Além da escola freqüentada pela classe média, que paga de 450 a 500 reais por mês, o Dom Barreto mantém gratuitamente uma escola de ensino médio no bairro Satélite, periferia de Teresina, e este ano, pela primeira vez, oferecerá também a 3ª série do ensino médio. No final do ano, portanto, os alunos dessa escola da periferia também farão as provas do ENEM. Teremos uma oportunidade muito boa para comparar o desempenho no ENEM de alunos da classe média e de alunos de famílias mais pobres submetidos à mesma metodologia de ensino, ao mesmo projeto pedagógico. Acho que esses dados nos mostrarão o que realmente importa para a capacidade de assimilação e de desenvolvimento intelectual dos alunos.

 

 

Concedo um aparte à Deputada Manuela D'ávila.

 

 

A Sra. Manuela D'ávila - Deputado Antonio José Medeiros, quando dispomos de dados como esses, podemos compreender elementos que estão além da sala de aula. O aprendizado é mais simples — não menos meritório — para o estudante que não precisa se preocupar, por exemplo, com o custo da sua locomoção até a escola, o estudante que não sofre com o alto preço do transporte público, que tem boa alimentação, que não vê pai e mãe angustiados por falta de emprego. Há uma espécie de rede de proteção para os estudantes da classe média brasileira. Parabenizo o Estado do Piauí. Eu também condenei o preconceito manifestado pela jornalista a que se referiu V.Exa. — já escrevi a ela — contra um dos Estados do nosso País. O bom desempenho de uma escola no Piauí não é crime; o preconceito contra os Estados é que é. Mas temos de pensar em como superar as outras contradições. Como fazer com que os estudantes estejam realmente com a cabeça na sala de aula? Refiro-me principalmente aos alunos mais carentes, aos adolescentes que precisamos envolver no projeto de desenvolvimento nacional do Presidente Lula. Parabéns pelo seu pronunciamento, Deputado Antonio José Medeiros. Sua preocupação deve ser uma obsessão para todos aqueles que querem melhorar a qualidade do crescimento de nosso País. Não há no mundo país de crescimento sólido que não tenha seus jovens em sala de aula, devidamente tratados, e não marginalizados, como se vê tantas vezes aqui.

 

 

O SR. ANTONIO JOSÉ MEDEIROS - Agradeço o aparte da nobre Deputada Manuela D'ávila, que aqui representa, com muita legitimidade, a juventude e os estudantes brasileiros.

 

 

Às vezes os tecnocratas não percebem esses outros elementos e agem como se a educação, milagrosamente, pudesse resolver tudo. Não, temos também de atentar para os condicionamentos socioeconomicos que há no País. A comparação que poderemos fazer no final do ano entre as 2 escolas será muito interessante.

 

 

Sr. Presidente, Sras. e Srs. Deputados, retomando o que eu dizia antes dos apartes, a segunda questão preliminar remete ao sistema de ensino que queremos, com definição de competências e do regime de colaboração entre os entes da Federação. Devemos relembrar alguns pontos definidos na Constituição e na Lei de Diretrizes e Bases da Educação, a LDB.

 

 

No Capítulo ll do Tíluto Vlll da Constituição, definimos os princípios estruturantes de nosso sistema de ensino. No art. 208, ao se explicitar como se efetiva o dever do Estado com a educação, de fato se definem os vários níveis e modalidades de ensino, hierarquizado-os: ensino fundamental obrigatório e gratuito, inclusive na modalidade EJA, de competência dos Estados e dos Municípios; ensino médio progressivamente universal e gratuito, de competência prioritária dos Estados; educação especial, de competência de ambos; e creche e pré-escola, de competência prioritária dos Municípios.

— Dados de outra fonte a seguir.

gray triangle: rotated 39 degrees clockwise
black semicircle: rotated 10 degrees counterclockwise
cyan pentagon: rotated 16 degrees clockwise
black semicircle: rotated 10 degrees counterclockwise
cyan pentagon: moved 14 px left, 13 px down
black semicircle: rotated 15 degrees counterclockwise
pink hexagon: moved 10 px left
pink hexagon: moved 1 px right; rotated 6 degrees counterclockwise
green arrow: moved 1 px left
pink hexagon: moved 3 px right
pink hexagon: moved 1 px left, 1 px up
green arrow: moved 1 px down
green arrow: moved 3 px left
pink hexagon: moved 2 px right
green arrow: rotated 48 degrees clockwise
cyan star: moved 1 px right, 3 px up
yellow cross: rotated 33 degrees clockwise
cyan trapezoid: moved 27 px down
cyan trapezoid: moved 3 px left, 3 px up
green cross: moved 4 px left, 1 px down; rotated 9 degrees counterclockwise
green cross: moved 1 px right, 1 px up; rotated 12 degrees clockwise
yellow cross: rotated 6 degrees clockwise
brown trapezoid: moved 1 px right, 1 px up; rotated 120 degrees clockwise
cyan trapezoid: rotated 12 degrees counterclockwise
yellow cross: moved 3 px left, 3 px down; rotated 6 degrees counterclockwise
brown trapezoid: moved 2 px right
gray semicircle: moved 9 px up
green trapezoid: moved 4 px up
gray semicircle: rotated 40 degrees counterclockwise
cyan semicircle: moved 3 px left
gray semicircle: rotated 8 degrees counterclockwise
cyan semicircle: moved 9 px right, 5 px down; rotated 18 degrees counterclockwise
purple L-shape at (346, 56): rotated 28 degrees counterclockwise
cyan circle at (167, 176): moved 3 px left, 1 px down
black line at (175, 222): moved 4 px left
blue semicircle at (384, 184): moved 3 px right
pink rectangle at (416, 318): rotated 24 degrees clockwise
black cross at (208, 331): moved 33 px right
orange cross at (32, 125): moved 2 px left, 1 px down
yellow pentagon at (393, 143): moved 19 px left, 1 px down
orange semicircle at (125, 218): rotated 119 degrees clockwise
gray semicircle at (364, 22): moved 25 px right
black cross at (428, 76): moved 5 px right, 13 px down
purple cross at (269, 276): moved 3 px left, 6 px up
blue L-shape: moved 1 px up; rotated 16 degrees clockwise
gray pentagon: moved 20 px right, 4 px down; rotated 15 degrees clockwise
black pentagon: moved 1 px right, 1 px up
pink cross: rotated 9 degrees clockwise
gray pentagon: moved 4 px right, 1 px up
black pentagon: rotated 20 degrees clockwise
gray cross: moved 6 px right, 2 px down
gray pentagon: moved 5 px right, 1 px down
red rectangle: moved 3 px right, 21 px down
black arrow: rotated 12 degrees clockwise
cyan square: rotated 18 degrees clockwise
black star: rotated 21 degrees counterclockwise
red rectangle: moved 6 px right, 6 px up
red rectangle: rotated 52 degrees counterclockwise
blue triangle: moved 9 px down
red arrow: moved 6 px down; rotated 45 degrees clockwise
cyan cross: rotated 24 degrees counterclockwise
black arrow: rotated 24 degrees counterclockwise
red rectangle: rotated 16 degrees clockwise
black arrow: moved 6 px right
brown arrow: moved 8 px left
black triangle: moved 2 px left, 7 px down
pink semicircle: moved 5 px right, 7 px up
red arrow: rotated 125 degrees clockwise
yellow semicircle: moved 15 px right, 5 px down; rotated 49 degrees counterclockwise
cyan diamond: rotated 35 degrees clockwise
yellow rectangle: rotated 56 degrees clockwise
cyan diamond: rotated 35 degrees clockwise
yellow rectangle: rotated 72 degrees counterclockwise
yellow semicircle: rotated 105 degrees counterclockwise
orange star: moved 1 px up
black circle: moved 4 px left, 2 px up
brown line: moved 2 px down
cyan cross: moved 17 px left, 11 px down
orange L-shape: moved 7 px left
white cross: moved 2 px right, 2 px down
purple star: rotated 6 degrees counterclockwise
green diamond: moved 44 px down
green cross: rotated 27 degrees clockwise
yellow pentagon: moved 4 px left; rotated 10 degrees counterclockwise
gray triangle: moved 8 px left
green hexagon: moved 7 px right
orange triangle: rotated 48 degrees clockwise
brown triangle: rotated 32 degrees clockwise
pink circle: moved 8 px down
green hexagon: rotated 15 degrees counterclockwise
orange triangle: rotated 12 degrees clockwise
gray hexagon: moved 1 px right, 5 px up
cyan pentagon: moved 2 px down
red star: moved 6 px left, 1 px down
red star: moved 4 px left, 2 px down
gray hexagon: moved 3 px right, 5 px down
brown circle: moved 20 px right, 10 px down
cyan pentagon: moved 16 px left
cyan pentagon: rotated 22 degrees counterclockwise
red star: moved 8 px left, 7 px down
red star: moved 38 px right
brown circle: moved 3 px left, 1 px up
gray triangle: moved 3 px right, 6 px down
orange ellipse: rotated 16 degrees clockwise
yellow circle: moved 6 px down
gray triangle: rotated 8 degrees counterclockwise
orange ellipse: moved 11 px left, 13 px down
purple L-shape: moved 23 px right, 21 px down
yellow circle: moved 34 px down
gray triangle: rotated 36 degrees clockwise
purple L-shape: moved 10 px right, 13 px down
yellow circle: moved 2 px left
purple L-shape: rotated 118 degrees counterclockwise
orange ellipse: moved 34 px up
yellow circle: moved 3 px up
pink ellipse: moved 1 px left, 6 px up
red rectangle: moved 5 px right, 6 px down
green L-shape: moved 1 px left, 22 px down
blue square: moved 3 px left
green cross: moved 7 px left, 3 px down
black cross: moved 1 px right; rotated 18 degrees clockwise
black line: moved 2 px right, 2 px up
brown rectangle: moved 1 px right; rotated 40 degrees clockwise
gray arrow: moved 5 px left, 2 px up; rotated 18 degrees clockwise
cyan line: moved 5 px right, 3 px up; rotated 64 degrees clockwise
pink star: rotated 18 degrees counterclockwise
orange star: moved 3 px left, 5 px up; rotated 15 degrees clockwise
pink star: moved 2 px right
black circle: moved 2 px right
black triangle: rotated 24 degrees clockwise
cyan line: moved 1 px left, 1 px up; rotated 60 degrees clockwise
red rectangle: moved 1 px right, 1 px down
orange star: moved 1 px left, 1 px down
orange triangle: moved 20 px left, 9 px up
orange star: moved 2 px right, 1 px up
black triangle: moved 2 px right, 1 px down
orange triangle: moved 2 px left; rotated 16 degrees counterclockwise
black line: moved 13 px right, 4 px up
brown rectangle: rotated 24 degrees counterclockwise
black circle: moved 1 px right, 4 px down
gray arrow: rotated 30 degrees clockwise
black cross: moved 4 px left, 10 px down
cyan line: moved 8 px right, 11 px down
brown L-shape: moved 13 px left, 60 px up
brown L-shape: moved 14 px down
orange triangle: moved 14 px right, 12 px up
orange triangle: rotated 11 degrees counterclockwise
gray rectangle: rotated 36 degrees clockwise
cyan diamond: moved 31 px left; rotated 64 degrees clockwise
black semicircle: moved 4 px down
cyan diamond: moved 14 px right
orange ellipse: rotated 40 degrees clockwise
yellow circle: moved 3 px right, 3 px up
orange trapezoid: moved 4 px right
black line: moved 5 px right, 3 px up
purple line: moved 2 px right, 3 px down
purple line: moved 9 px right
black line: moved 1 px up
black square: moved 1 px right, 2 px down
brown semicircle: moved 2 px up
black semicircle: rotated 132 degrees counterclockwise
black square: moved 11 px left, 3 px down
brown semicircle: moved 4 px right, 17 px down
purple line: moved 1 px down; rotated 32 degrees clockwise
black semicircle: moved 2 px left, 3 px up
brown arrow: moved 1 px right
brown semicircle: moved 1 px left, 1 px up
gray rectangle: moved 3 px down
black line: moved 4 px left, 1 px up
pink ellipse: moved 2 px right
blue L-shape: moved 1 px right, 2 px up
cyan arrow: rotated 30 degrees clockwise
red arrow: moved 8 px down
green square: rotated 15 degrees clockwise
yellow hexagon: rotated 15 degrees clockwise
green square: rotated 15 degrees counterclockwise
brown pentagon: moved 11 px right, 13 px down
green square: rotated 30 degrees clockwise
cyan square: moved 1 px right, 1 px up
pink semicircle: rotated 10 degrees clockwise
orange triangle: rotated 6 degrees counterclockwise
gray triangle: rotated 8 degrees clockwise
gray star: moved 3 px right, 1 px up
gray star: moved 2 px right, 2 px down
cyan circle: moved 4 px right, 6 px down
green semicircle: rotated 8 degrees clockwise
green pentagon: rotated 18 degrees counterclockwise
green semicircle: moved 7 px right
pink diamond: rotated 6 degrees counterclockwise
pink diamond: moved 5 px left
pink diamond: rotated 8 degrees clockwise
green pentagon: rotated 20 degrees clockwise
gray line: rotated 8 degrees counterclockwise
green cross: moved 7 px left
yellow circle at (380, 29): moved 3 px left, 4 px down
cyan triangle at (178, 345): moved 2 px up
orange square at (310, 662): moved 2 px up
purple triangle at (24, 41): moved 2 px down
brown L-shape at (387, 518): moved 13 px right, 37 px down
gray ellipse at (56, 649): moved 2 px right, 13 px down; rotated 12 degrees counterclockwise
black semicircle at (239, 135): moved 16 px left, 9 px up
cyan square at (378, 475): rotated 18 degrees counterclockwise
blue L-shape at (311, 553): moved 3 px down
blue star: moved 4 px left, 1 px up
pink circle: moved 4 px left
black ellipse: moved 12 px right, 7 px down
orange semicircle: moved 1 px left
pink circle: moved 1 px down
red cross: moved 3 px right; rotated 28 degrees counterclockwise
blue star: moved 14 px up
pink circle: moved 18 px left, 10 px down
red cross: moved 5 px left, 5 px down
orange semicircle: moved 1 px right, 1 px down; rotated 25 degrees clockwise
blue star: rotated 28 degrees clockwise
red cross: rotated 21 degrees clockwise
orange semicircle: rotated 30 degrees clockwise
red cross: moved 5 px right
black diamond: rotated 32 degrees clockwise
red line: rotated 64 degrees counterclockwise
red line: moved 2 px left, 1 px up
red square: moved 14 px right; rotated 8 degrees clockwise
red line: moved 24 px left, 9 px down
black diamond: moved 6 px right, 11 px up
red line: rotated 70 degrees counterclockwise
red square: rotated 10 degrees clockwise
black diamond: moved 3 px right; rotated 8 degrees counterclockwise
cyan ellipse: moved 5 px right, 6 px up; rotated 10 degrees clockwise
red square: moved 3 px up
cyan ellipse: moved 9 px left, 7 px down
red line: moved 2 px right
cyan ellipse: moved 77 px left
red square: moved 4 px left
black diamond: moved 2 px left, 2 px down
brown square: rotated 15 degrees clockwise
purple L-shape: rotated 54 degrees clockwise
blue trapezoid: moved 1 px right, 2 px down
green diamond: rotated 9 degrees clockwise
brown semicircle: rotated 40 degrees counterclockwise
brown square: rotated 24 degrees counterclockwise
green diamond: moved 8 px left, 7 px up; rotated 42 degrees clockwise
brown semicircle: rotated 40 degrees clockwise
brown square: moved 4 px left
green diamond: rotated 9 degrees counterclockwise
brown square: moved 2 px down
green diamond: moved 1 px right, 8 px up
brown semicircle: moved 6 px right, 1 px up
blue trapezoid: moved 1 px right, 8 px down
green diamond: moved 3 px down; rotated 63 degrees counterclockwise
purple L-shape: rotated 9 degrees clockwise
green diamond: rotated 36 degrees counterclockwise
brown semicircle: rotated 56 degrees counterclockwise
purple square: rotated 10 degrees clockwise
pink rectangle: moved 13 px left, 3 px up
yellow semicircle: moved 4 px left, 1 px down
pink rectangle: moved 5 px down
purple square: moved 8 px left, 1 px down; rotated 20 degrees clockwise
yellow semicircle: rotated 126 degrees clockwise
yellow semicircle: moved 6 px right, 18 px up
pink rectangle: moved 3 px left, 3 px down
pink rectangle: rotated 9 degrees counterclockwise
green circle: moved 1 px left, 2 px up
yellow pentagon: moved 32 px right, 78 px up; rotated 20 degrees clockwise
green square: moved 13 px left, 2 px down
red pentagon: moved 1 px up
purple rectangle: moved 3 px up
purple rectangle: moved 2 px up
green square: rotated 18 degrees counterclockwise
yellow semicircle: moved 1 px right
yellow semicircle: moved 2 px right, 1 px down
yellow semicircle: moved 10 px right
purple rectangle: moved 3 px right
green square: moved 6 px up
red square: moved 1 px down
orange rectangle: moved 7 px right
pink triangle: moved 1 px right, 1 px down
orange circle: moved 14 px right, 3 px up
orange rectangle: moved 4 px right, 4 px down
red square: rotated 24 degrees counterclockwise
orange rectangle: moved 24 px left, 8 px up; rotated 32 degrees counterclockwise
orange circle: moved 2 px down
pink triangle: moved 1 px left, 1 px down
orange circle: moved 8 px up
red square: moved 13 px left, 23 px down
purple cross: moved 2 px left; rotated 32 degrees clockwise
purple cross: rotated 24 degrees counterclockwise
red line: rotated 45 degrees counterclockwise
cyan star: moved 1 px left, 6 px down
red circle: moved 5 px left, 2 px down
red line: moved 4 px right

A novidade constitucional foi a inclusão da creche no sistema educacional, com estabelecimento no Ato das Disposições Constitucionais Transitórias de prazo para sua incorporação ou transferência para os sistemas de ensino. Faço referência ao art. 7º, inciso XXV, da Constituição, que não pode passar despercebido. A assistência gratuita aos filhos e dependentes em creches e pré-escolas no art. 7º é direito dos trabalhadores.

 

 

E adianto um posicionamento meu: a responsabilidade pela manutenção das creches deve ser partilhada pelo Ministério da Educação e também pelas políticas de saúde e de assistência social.

 

 

É bom lembrar também o art. 23, parágrafo único, da Constituição Federal, que estabelece que leis complementares fixarão normas para a cooperação entre a União, os Estados, o Distrito Federal e os Municípios.

 

 

Na verdade, há uma questão que nem sempre se gosta de explicitar. Há consenso em que o municípios assumam educação infantil, pré-escola e creche e os Estados, o ensino médio. A própria medida provisória do FUNDEB reforça essa idéia, ao vincular a distribuição de recursos para o ensino médio às escolas estaduais e para a educação infantil às escolas municipais. Chegou a hora de transformarmos prioridade em exclusividade: só os municípios podem oferecer educação infantil e só os Estados poderem oferecer ensino médio.

 

 

Quanto ao ensino fundamental, a questão é mais complexa. O FUNDEF universalizou o ensino fundamental, e agora a tendência é a municipalização. Não terei tempo de ler todos os dados de que disponho, por isso peço que meu pronunciamento seja considerado lido na íntegra. Entre eles, ressalto que a rede municipal de ensino do Brasil detinha apenas 37,8% da matrícula antes do FUNDEB e hoje detém 53,7%.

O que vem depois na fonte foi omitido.